BlendEq alphaEq = BlendEq::ADD;
if (replaceAlphaWithStencil != REPLACE_ALPHA_NO) {
// Let the fragment shader take care of it.
switch (ReplaceAlphaWithStencilType()) {
case STENCIL_VALUE_INCR_4:
case STENCIL_VALUE_INCR_8:
// We'll add the increment value.
blendState.setFactors(glBlendFuncA, glBlendFuncB, BlendFactor::ONE, BlendFactor::ONE);
break;
case STENCIL_VALUE_DECR_4:
case STENCIL_VALUE_DECR_8:
// Like add with a small value, but subtracting.
blendState.setFactors(glBlendFuncA, glBlendFuncB, BlendFactor::ONE, BlendFactor::ONE);
alphaEq = BlendEq::SUBTRACT;
break;
case STENCIL_VALUE_INVERT:
// This will subtract by one, effectively inverting the bits.
blendState.setFactors(glBlendFuncA, glBlendFuncB, BlendFactor::ONE, BlendFactor::ONE);
alphaEq = BlendEq::REVERSE_SUBTRACT;
break;
default:
blendState.setFactors(glBlendFuncA, glBlendFuncB, BlendFactor::ONE, BlendFactor::ZERO);
break;
}
} else if (gstate.isStencilTestEnabled()) {
switch (ReplaceAlphaWithStencilType()) {
case STENCIL_VALUE_KEEP:
blendState.setFactors(glBlendFuncA, glBlendFuncB, BlendFactor::ZERO, BlendFactor::ONE);
break;
case STENCIL_VALUE_ONE:
// This won't give one but it's our best shot...
blendState.setFactors(glBlendFuncA, glBlendFuncB, BlendFactor::ONE, BlendFactor::ONE);
break;
case STENCIL_VALUE_ZERO:
blendState.setFactors(glBlendFuncA, glBlendFuncB, BlendFactor::ZERO, BlendFactor::ZERO);
break;
case STENCIL_VALUE_UNIFORM:
// This won't give a correct value (it multiplies) but it may be better than random values.
blendState.setFactors(glBlendFuncA, glBlendFuncB, constantAlphaGL, BlendFactor::ZERO);
break;
case STENCIL_VALUE_INCR_4:
case STENCIL_VALUE_INCR_8:
// This won't give a correct value always, but it will try to increase at least.
blendState.setFactors(glBlendFuncA, glBlendFuncB, constantAlphaGL, BlendFactor::ONE);
break;
case STENCIL_VALUE_DECR_4:
case STENCIL_VALUE_DECR_8:
// This won't give a correct value always, but it will try to decrease at least.

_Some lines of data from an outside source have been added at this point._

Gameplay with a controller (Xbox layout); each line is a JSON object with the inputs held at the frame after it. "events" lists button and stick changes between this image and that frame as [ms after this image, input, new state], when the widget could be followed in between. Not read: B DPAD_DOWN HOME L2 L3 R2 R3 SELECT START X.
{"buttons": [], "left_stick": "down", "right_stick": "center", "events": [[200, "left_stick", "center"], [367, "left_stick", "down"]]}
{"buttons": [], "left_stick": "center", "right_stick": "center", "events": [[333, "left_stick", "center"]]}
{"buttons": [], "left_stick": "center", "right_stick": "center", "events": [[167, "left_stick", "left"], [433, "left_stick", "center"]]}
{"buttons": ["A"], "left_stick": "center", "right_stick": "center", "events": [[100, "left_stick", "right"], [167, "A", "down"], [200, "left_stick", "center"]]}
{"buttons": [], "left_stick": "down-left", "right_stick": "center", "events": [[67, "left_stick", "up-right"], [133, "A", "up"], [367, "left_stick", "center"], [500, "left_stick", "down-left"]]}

blendState.setFactors(glBlendFuncA, glBlendFuncB, constantAlphaGL, BlendFactor::ONE);
alphaEq = BlendEq::SUBTRACT;
break;
case STENCIL_VALUE_INVERT:
blendState.setFactors(glBlendFuncA, glBlendFuncB, BlendFactor::ONE, BlendFactor::ONE);
// If the output alpha is near 1, this will basically invert. It's our best shot.
alphaEq = BlendEq::REVERSE_SUBTRACT;
break;
}
} else {
// Retain the existing value when stencil testing is off.
blendState.setFactors(glBlendFuncA, glBlendFuncB, BlendFactor::ZERO, BlendFactor::ONE);
}
if (gstate_c.Supports(GPU_SUPPORTS_BLEND_MINMAX)) {
blendState.setEquation(eqLookup[blendFuncEq], alphaEq);
} else {
blendState.setEquation(eqLookupNoMinMax[blendFuncEq], alphaEq);
}
}
static void ConvertStencilFunc5551(GenericStencilFuncState &state) {
state.writeMask = state.writeMask >= 0x80 ? 0xff : 0x00;
// Flaws:
// - INVERT should convert 1, 5, 0xFF to 0. Currently it won't always.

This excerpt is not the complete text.